Perhaps impersonal authority is better, but it has the great disadvantage that it lacks accountability. When someone has personal authority, he is accountable to his superior, or at least to God, for his actions and the delegated actions of his inferiors. But the impersonal authority of bureaucracy spreads out accountability so that no particular individual can be held to account, so long as that person adheres sufficiently closely to the official procedures. And since it is impossible to spell out a procedure for everything, no matter how much the policy manual grows, no individual is held to account except for the most egregious offenses.

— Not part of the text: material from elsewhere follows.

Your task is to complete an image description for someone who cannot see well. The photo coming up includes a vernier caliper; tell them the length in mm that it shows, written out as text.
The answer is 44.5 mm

Consider the situation described above at the USCIS office. In olden days, one could go to the head of the office (the superior) and complain about the abuses of the guard (the inferior), and it would be understood that the superior was responsible for addressing the actions of the inferior. If the head of the office was a righteous man, he would discipline the guard, and if he was unrighteous, he would laugh it off, but it would be understood by those around that he was acting wickedly, and one perhaps could appeal to his superior. In these days, it is likely that the head of the office cannot do anything about the guard (particularly if she is in protected class) since her actions may not rise to the level of breaking rules, or if they do, the bureaucratic procedure for discipline is too laborious and time-consuming to be worth applying. Consequently, the conscience of the head of the office is untroubled since he views himself as lacking authority to do anything (and it may we be true).


(Daniel Meyer) #38

Joel,
I think I understand your point better now, that we’re under a heavy yoke. And I think you’re right. I think that the way to process the current bureaucratic bondage is to see it as the same kind of thing we see throughout biblical history – that in our prosperity we have turned away from the Lord, and the Lord has sent the Midianites to oppress us. The first step is to admit that we are distressed – that there is a problem that is far beyond us in size. Then, we need to understand that this is from the Lord, in reference to our sin, and humble ourselves and seek the Lord.

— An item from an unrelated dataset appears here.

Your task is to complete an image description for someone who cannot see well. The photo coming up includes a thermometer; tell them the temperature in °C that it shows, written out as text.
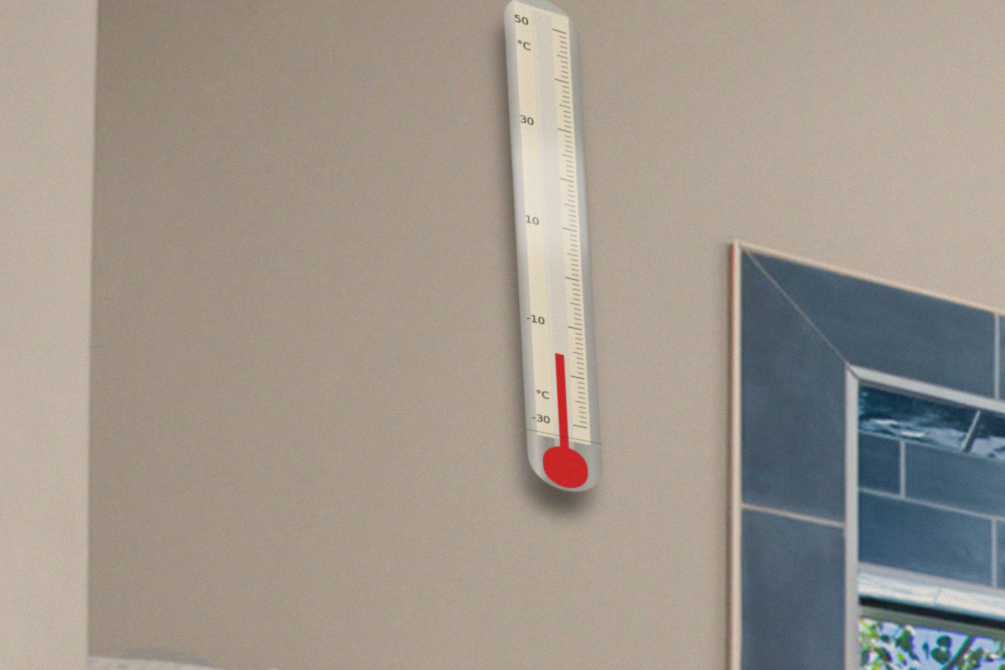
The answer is -16 °C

We’re a nation of slaves, and what I described earlier is a way for one slave to discharge his spiritual duty to another slave while under the yoke–but don’t we long for freedom to do our brother good openly, without the threat of punishment always hanging over us? That’s what we should fast and pray and look for.

Love,


(Daniel Meyer) #39

Dear Joel, I’m dusting off this conversation thread to reply, “a man without real authority delegated by whom?” If you mean that the impetus is not from my higher-ups–it is true I have not been given a mandate from my employer regarding those things we discussed above, and if someone complained there is a substantial risk that management would not back me up in these matters. But should they not back me and I be presented with a choice to back down from this behavior or be snipped from the company, that wouldn’t prove that I had had no authority (to do these things).

The reason is, to me it’s part of loving God and loving neighbor–that’s where my authority comes from to do these things. The prophets and apostles were at times forcibly and violently stopped from their work by imprisonments and murder, but they had authority to do what they did for the Lord.

A risk of consequences is not the same as a lack of authority. We always have authority to love our neighbor, because we have God’s command, and if someone purports to make a law against such love it is void, because God has declared, “…against such there is no law.”

It sounds to me like when you talk about a lack of authority you really mean a risk of consequences. Have I misunderstood you?

Love,


(Joseph Bayly) #40

Or, ala this conversation, a lack of power to enforce something. If you have the responsibility to love somebody, then you are also obviously authorized to do so. That doesn’t mean you have any direct authority over said person, but every Christian is authorized to command the world to believe on the Lord Jesus Christ and be saved. We don’t have the power to make them, though.